Atemperada por los siglos, la identidad nacional se fue gestando hasta que encarnó en entidad y reclamó su lugar en el concierto de las naciones. Los mexicanos habían comprendido que la liberación requería del binomio virtuoso que hacían la independencia política y la revolución social. Romper los lazos coloniales y construir un orden político propio justo y progresista. Se obtuvo la independencia, pero la revolución se malogró.
Aun así, la idea era diseñar un orden jurídico ajustado a la gente, a la tierra y al tiempo; construir un Estado capaz de cumplir su cometido final de procurar seguridad y bienestar a la nación. La voluntad nacional se empeñó en realizar un proyecto político para el que se requería consolidar la soberanía en el interior y al mismo tiempo preservarla de los embates de las potencias ajenas, interesadas en explotar el territorio, los recursos y la población de la joven República. Para lograrlo, el Estado mexicano debía estar acorde con los tiempos y nutrirse de lo más avanzado del pensamiento universal. El arquetipo estaba en los estados revolucionarios, las democracias ejemplares del momento: Estados Unidos y Francia.
La República se organizó bajo el modelo estadunidense y se nutrió de los valores sociopolíticos de los franceses. ¡Quién le habría de decir que serían precisamente esos estados sus principales depredadores!
El gobierno se instaló en la mediocridad, situación que se produce cuando los medianos tendrían que ser excelsos, y de allí cayó a la aberración que condujo fatalmente a la perdición.

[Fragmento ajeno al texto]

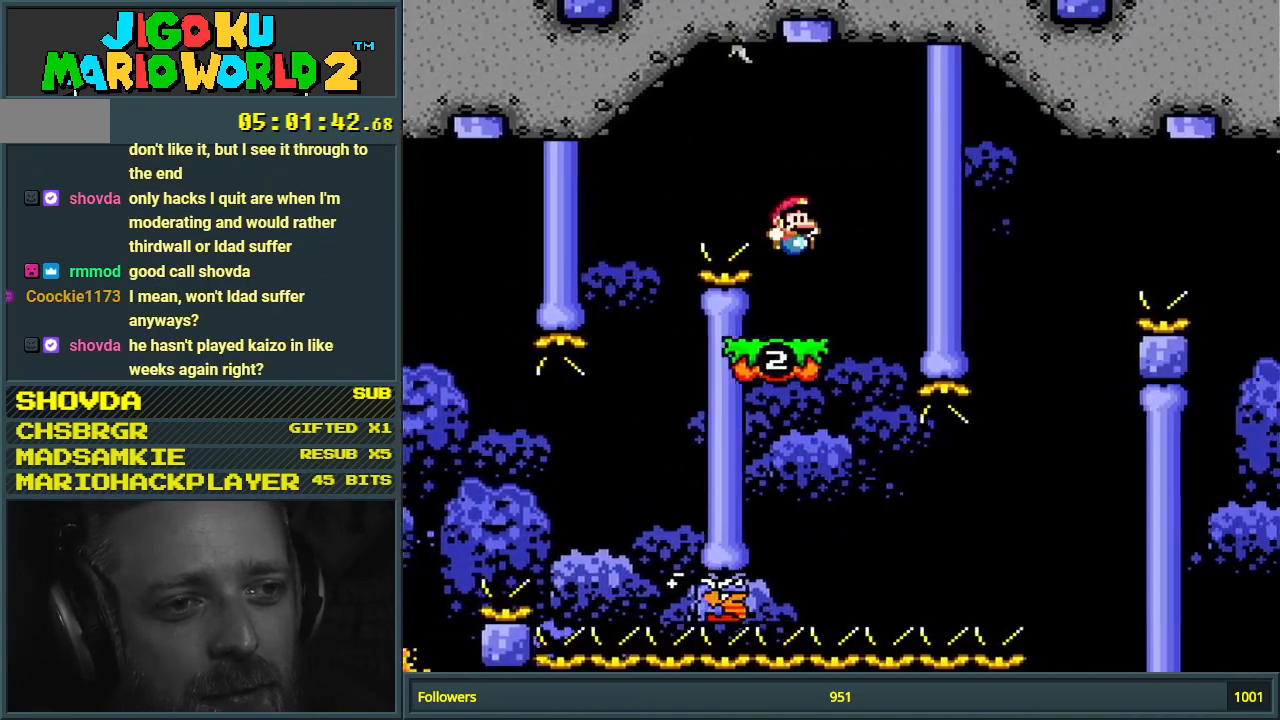
{"buttons": ["Y", "DPAD_RIGHT"], "events": [[33, "DPAD_LEFT", "down"], [167, "B", "down"], [183, "DPAD_LEFT", "up"], [233, "B", "up"], [500, "DPAD_RIGHT", "down"]]}
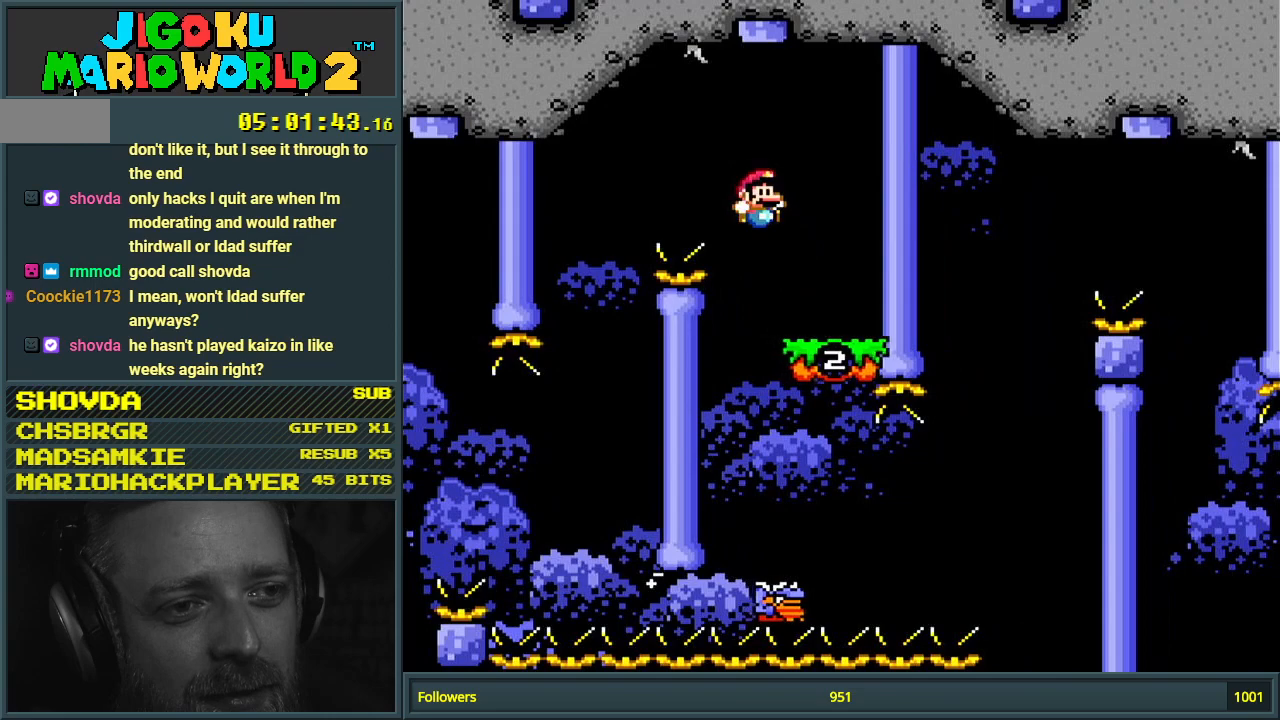
{"buttons": ["B", "Y", "DPAD_RIGHT"], "events": [[217, "B", "down"]]}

Incapaz de evitar la mutilación territorial infligida desde el norte y –aprendida la lección– después de la implantación del Estado laico y la exitosa defensa de la República que detuvo la acometida imperial francesa, la nación se dio un respiro republicano, pero hubo todavía de padecer uno de sus males congénitos: una clase política extraviada y pronta a sustituir los intereses nacionales por el lucro personal y el inefable placer de mandar. La encabezó un héroe que devino dictador.
Naturalmente, la dictadura provocó una revolución social. Se luchó primero por la democracia –por la efectividad del sufragio, aún tan lejana–, después por restablecer la Constitución y enseguida por renovarla. Instaurarla fue una tarea obstruida por la lucha entre los caudillos y contra la reacción y, nuevamente, la Iglesia. La revolución alcanzó su cúspide con la expropiación petrolera, y aunque siguió generando gobiernos, ya no fueron gobiernos revolucionarios. Fueron solamente gobiernos emanados de la revolución.
El último de ellos, cautivado por el alza en los precios del petróleo y las engañosas ofertas de crédito, cambió la estrategia revolucionaria que preservaba el petróleo para la nación y se sumó a la alegre vendimia de los incautos. Se desoyeron las advertencias y se ignoraron los peligros. No tomó mucho tiempo a los compradores imponer sus precios a los vendedores ni a los acreedores practicar las malas artes de la usura. Como ratas ante el naufragio, pero con perfidia propia, los dineros nacionales se dieron a la fuga. La airada y tardía respuesta fue la largamente postergada decisión de nacionalizar la banca, ¡a sólo dos meses de entregar el poder a quien habría de revertirla!
Entre tanto, ya daba sus frutos la fórmula concebida en Estados Unidos para controlar a México que confiaba en educar él mismo a los “ambiciosos” jóvenes mexicanos para que, finalmente, se adueñaran de la Presidencia. “Sin necesidad de que Estados Unidos gaste un centavo o dispare un tiro, harán lo que queramos. Y lo harán mejor y más radicalmente que nosotros”. Verdadero anatema, la receta era cierta y efectiva, pero insuficiente. Faltaba desvincular a la burguesía de los intereses de la nación.